• [Information supplied]

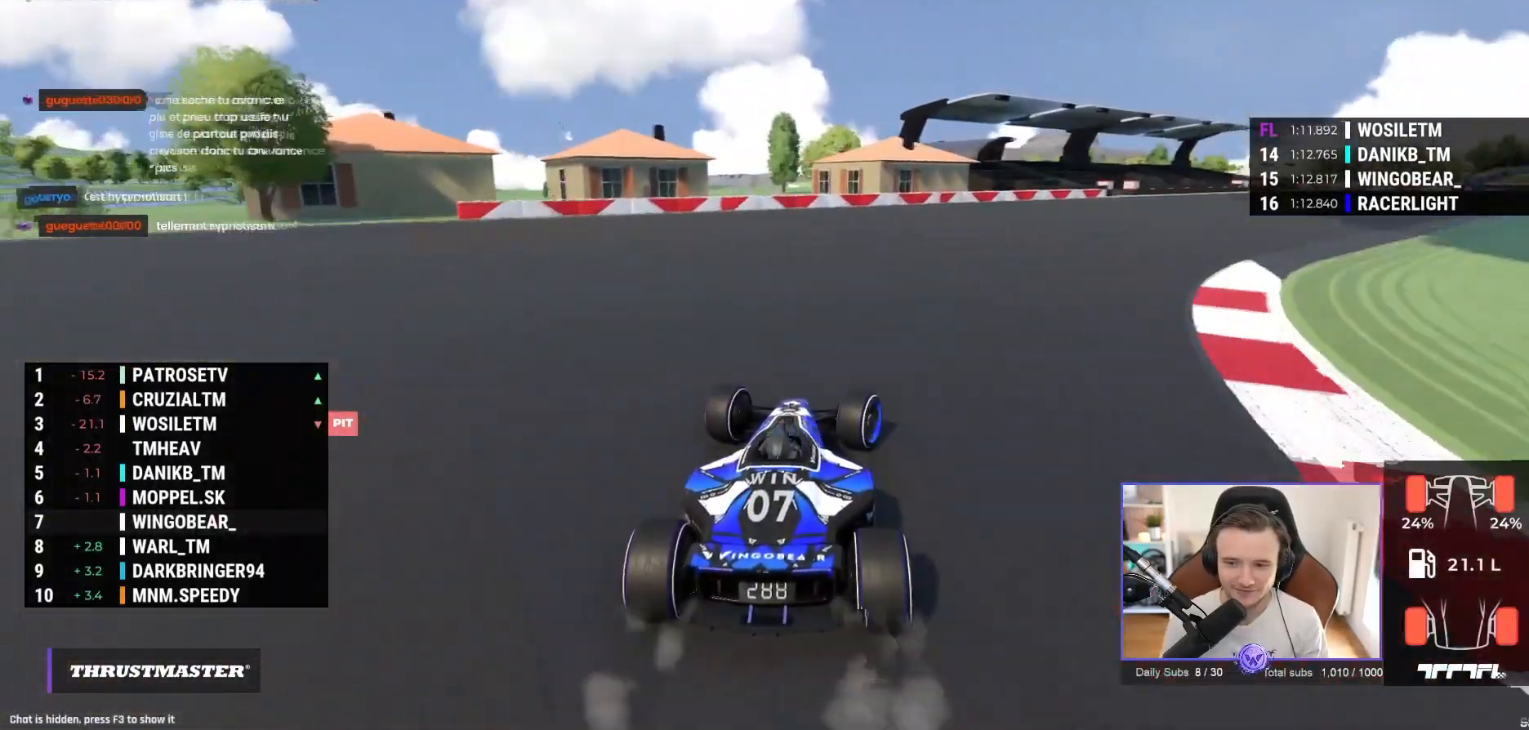
{"buttons": ["A"], "left_stick": "right", "events": [[183, "left_stick", "center"], [267, "left_stick", "right"]]}
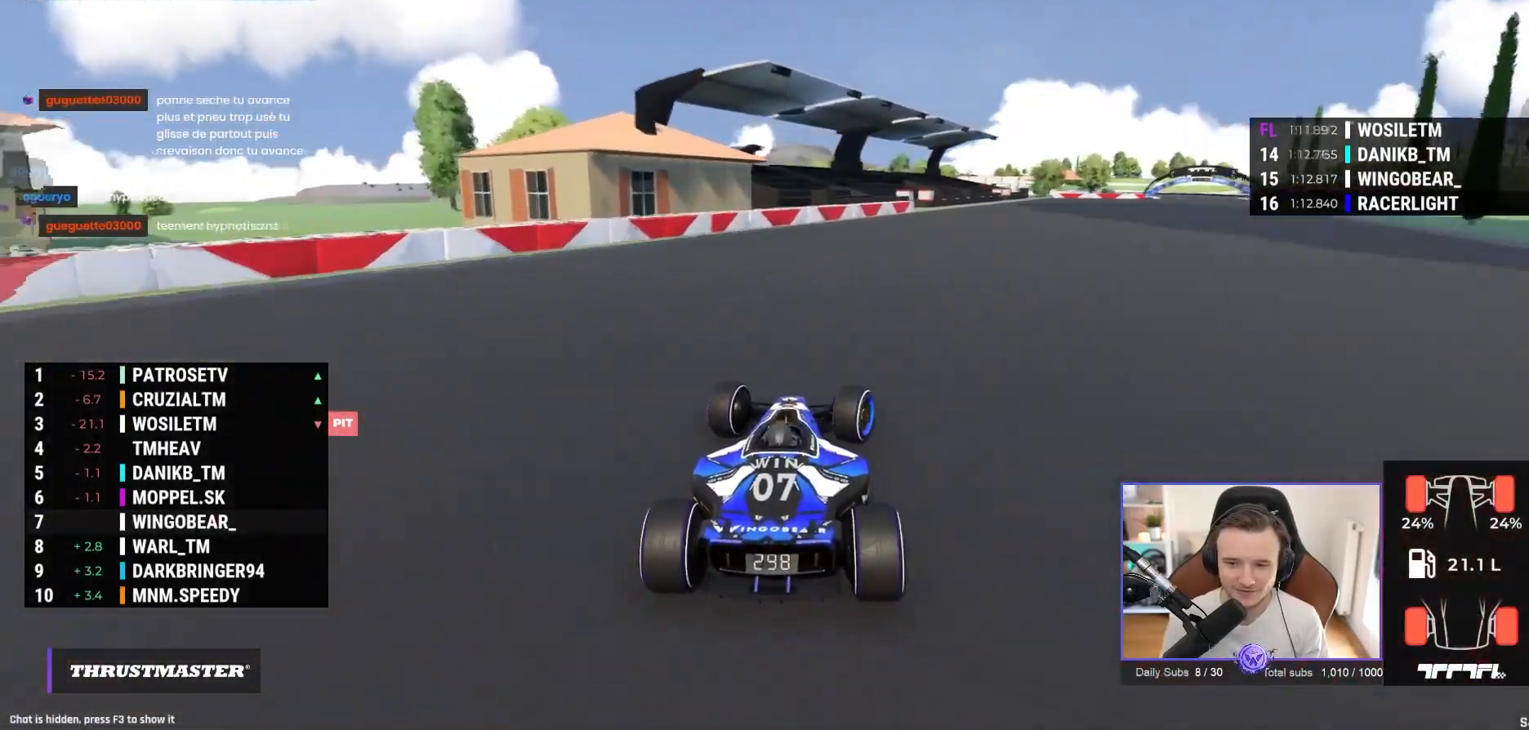
{"buttons": ["A"], "left_stick": "right", "events": []}
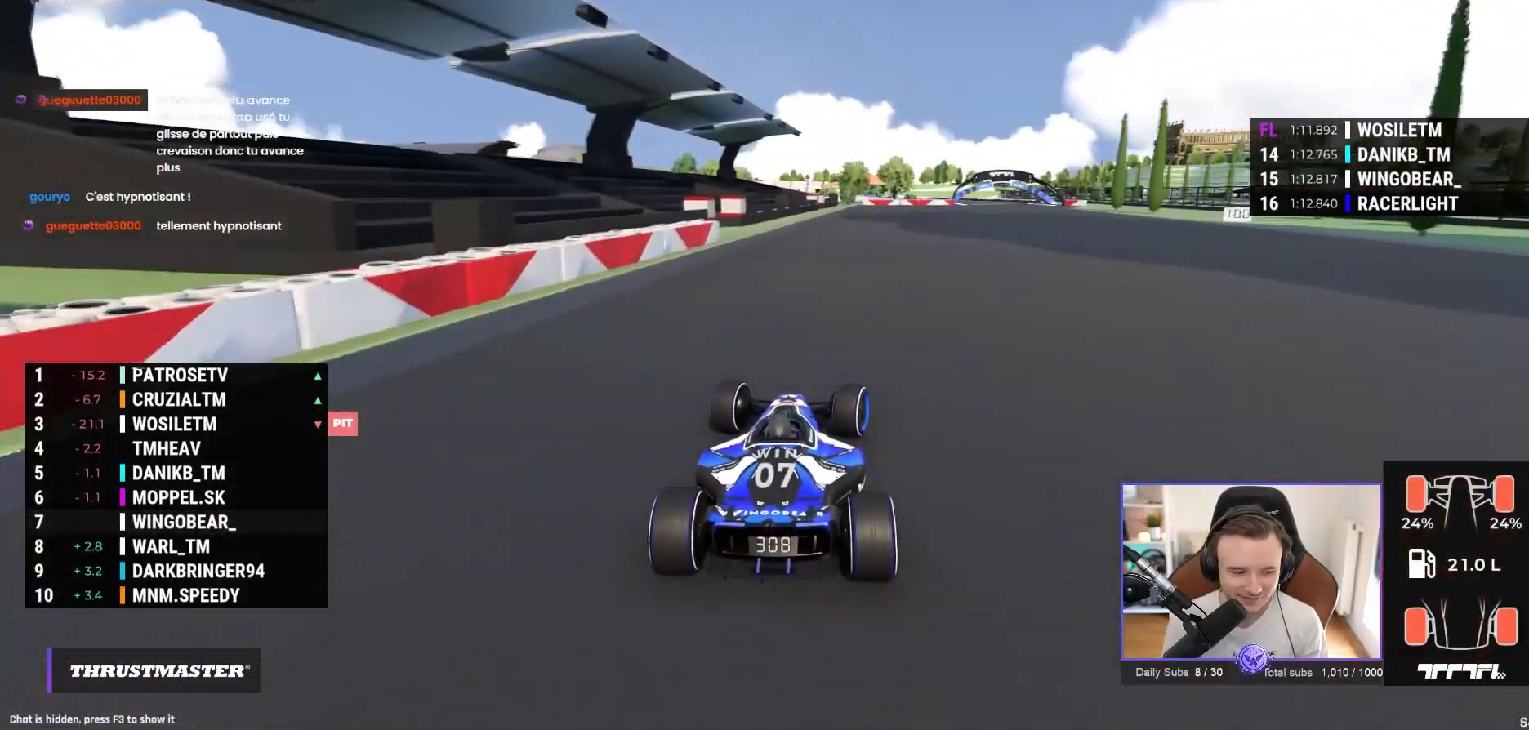
{"buttons": ["A"], "left_stick": "center", "events": [[200, "left_stick", "center"]]}
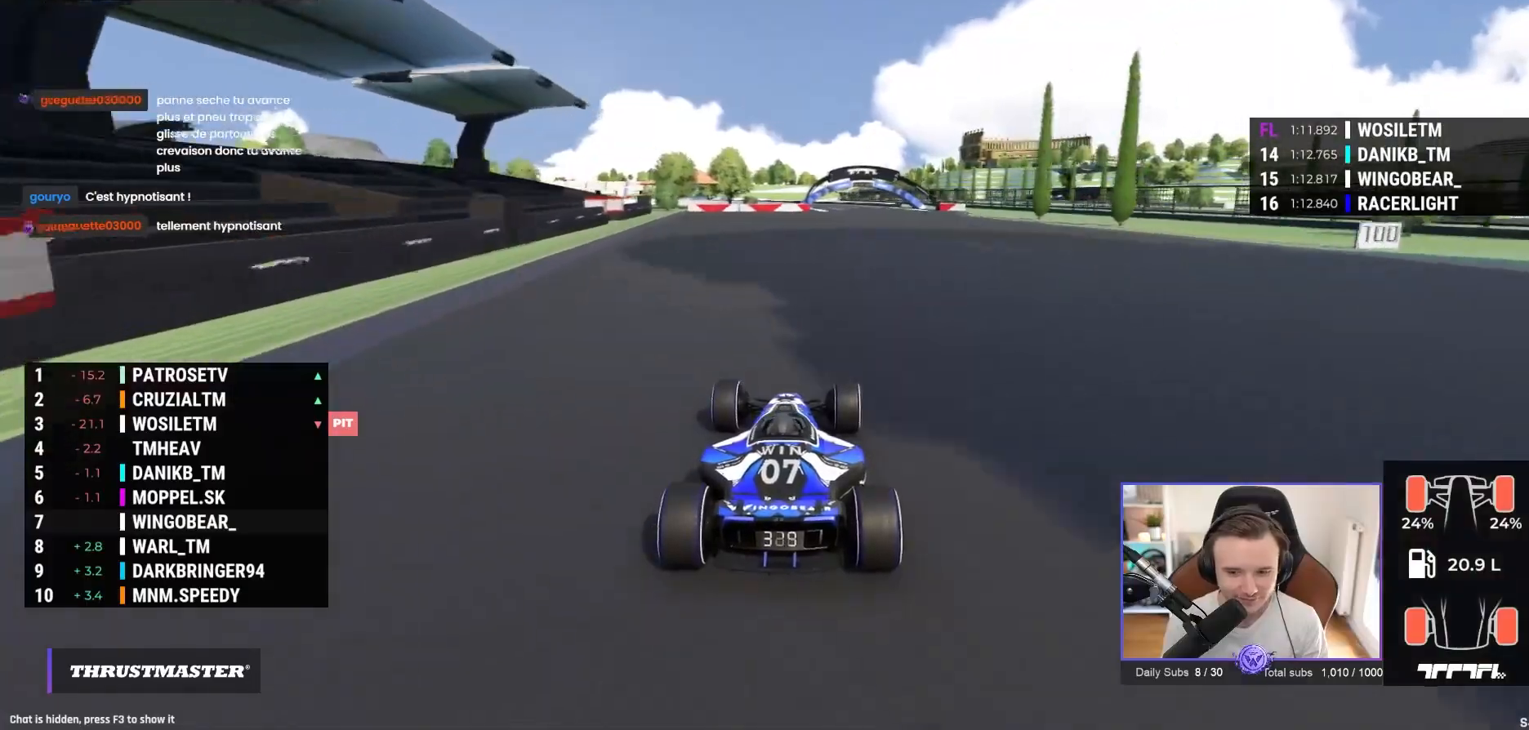
{"buttons": ["A"], "left_stick": "right", "events": [[183, "left_stick", "right"]]}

• [Exercise description] Send back the data above word for word, with the pictures left out.

• [Exercise answer]
{"buttons": ["A"], "left_stick": "right", "events": [[183, "left_stick", "center"], [267, "left_stick", "right"]]}
{"buttons": ["A"], "left_stick": "right", "events": []}
{"buttons": ["A"], "left_stick": "center", "events": [[200, "left_stick", "center"]]}
{"buttons": ["A"], "left_stick": "right", "events": [[183, "left_stick", "right"]]}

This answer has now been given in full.